╭──

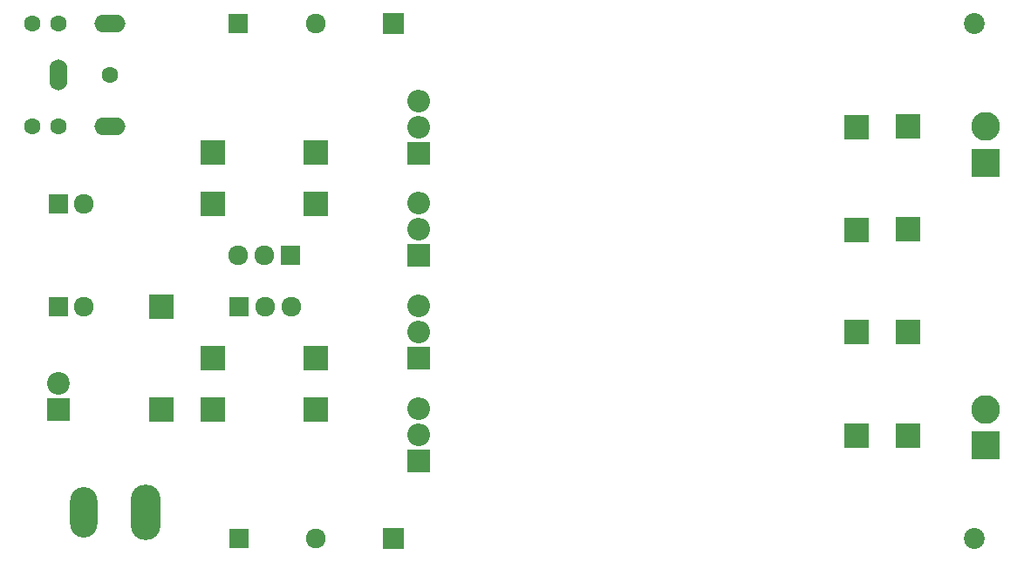
<source format=gbs>
G04 #@! TF.FileFunction,Soldermask,Bot*
%FSLAX46Y46*%
G04 Gerber Fmt 4.6, Leading zero omitted, Abs format (unit mm)*
G04 Created by KiCad (PCBNEW 4.0.7+dfsg1-1ubuntu2) date Mon Aug  5 22:46:18 2019*
%MOMM*%
%LPD*%
G01*
G04 APERTURE LIST*
%ADD10C,0.100000*%
%ADD11R,1.924000X1.924000*%
%ADD12C,1.924000*%
%ADD13R,2.200000X2.200000*%
%ADD14C,2.200000*%
%ADD15O,1.708000X3.016000*%
%ADD16O,3.016000X1.708000*%
%ADD17C,1.600000*%
%ADD18O,2.900000X5.400000*%
%ADD19O,2.650000X4.900000*%
%ADD20C,2.800000*%
%ADD21R,2.800000X2.800000*%
%ADD22C,1.920000*%
%ADD23R,1.920000X1.920000*%
%ADD24O,2.200000X2.200000*%
%ADD25R,2.398980X2.398980*%
%ADD26R,2.025600X2.025600*%
%ADD27C,2.025600*%
G04 APERTURE END LIST*
D10*
D11*
X4985400Y-40000000D03*
D12*
X7500000Y-40000000D03*
D11*
X22500000Y-62500000D03*
D12*
X30018400Y-62500000D03*
D11*
X4985400Y-30000000D03*
D12*
X7500000Y-30000000D03*
D11*
X22481600Y-12500000D03*
D12*
X30000000Y-12500000D03*
D13*
X5000000Y-50000000D03*
D14*
X5000000Y-47460000D03*
D15*
X5000000Y-17500000D03*
D16*
X10000000Y-22500000D03*
X10000000Y-12500000D03*
D17*
X2500000Y-12500000D03*
X5000000Y-12500000D03*
X10000000Y-17500000D03*
X2500000Y-22500000D03*
X5000000Y-22500000D03*
D18*
X13500000Y-60000000D03*
D19*
X7500000Y-60000000D03*
D20*
X95000000Y-50000000D03*
D21*
X95000000Y-53500000D03*
D20*
X95000000Y-22500000D03*
D21*
X95000000Y-26000000D03*
D22*
X25040000Y-40000000D03*
X27580000Y-40000000D03*
D23*
X22500000Y-40000000D03*
D13*
X40000000Y-45000000D03*
D24*
X40000000Y-42460000D03*
X40000000Y-39920000D03*
D13*
X40000000Y-55000000D03*
D24*
X40000000Y-52460000D03*
X40000000Y-49920000D03*
D22*
X24960000Y-35000000D03*
X22420000Y-35000000D03*
D23*
X27500000Y-35000000D03*
D13*
X40000000Y-35040000D03*
D24*
X40000000Y-32500000D03*
X40000000Y-29960000D03*
D13*
X40000000Y-25080000D03*
D24*
X40000000Y-22540000D03*
X40000000Y-20000000D03*
D25*
X82500000Y-52500000D03*
X82500000Y-42497480D03*
X19997480Y-50000000D03*
X30000000Y-50000000D03*
X87500000Y-52500000D03*
X87500000Y-42497480D03*
X19998740Y-45000000D03*
X30001260Y-45000000D03*
D26*
X37500000Y-62500000D03*
D27*
X93888000Y-62500000D03*
D25*
X82500000Y-22585740D03*
X82500000Y-32588260D03*
X19998740Y-25000000D03*
X30001260Y-25000000D03*
X87500000Y-22498740D03*
X87500000Y-32501260D03*
X19997480Y-30000000D03*
X30000000Y-30000000D03*
D26*
X37500000Y-12500000D03*
D27*
X93888000Y-12500000D03*
D25*
X15000000Y-39998740D03*
X15000000Y-50001260D03*
M02*

</source>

╰──

- **WHAT YOU ARE ASKED TO DO**: With the pictures removed, set down the entire listing exactly.

- **COMPLETED EXERCISE**:
<source format=gbs>
G04 #@! TF.FileFunction,Soldermask,Bot*
%FSLAX46Y46*%
G04 Gerber Fmt 4.6, Leading zero omitted, Abs format (unit mm)*
G04 Created by KiCad (PCBNEW 4.0.7+dfsg1-1ubuntu2) date Mon Aug  5 22:46:18 2019*
%MOMM*%
%LPD*%
G01*
G04 APERTURE LIST*
%ADD10C,0.100000*%
%ADD11R,1.924000X1.924000*%
%ADD12C,1.924000*%
%ADD13R,2.200000X2.200000*%
%ADD14C,2.200000*%
%ADD15O,1.708000X3.016000*%
%ADD16O,3.016000X1.708000*%
%ADD17C,1.600000*%
%ADD18O,2.900000X5.400000*%
%ADD19O,2.650000X4.900000*%
%ADD20C,2.800000*%
%ADD21R,2.800000X2.800000*%
%ADD22C,1.920000*%
%ADD23R,1.920000X1.920000*%
%ADD24O,2.200000X2.200000*%
%ADD25R,2.398980X2.398980*%
%ADD26R,2.025600X2.025600*%
%ADD27C,2.025600*%
G04 APERTURE END LIST*
D10*
D11*
X4985400Y-40000000D03*
D12*
X7500000Y-40000000D03*
D11*
X22500000Y-62500000D03*
D12*
X30018400Y-62500000D03*
D11*
X4985400Y-30000000D03*
D12*
X7500000Y-30000000D03*
D11*
X22481600Y-12500000D03*
D12*
X30000000Y-12500000D03*
D13*
X5000000Y-50000000D03*
D14*
X5000000Y-47460000D03*
D15*
X5000000Y-17500000D03*
D16*
X10000000Y-22500000D03*
X10000000Y-12500000D03*
D17*
X2500000Y-12500000D03*
X5000000Y-12500000D03*
X10000000Y-17500000D03*
X2500000Y-22500000D03*
X5000000Y-22500000D03*
D18*
X13500000Y-60000000D03*
D19*
X7500000Y-60000000D03*
D20*
X95000000Y-50000000D03*
D21*
X95000000Y-53500000D03*
D20*
X95000000Y-22500000D03*
D21*
X95000000Y-26000000D03*
D22*
X25040000Y-40000000D03*
X27580000Y-40000000D03*
D23*
X22500000Y-40000000D03*
D13*
X40000000Y-45000000D03*
D24*
X40000000Y-42460000D03*
X40000000Y-39920000D03*
D13*
X40000000Y-55000000D03*
D24*
X40000000Y-52460000D03*
X40000000Y-49920000D03*
D22*
X24960000Y-35000000D03*
X22420000Y-35000000D03*
D23*
X27500000Y-35000000D03*
D13*
X40000000Y-35040000D03*
D24*
X40000000Y-32500000D03*
X40000000Y-29960000D03*
D13*
X40000000Y-25080000D03*
D24*
X40000000Y-22540000D03*
X40000000Y-20000000D03*
D25*
X82500000Y-52500000D03*
X82500000Y-42497480D03*
X19997480Y-50000000D03*
X30000000Y-50000000D03*
X87500000Y-52500000D03*
X87500000Y-42497480D03*
X19998740Y-45000000D03*
X30001260Y-45000000D03*
D26*
X37500000Y-62500000D03*
D27*
X93888000Y-62500000D03*
D25*
X82500000Y-22585740D03*
X82500000Y-32588260D03*
X19998740Y-25000000D03*
X30001260Y-25000000D03*
X87500000Y-22498740D03*
X87500000Y-32501260D03*
X19997480Y-30000000D03*
X30000000Y-30000000D03*
D26*
X37500000Y-12500000D03*
D27*
X93888000Y-12500000D03*
D25*
X15000000Y-39998740D03*
X15000000Y-50001260D03*
M02*

</source>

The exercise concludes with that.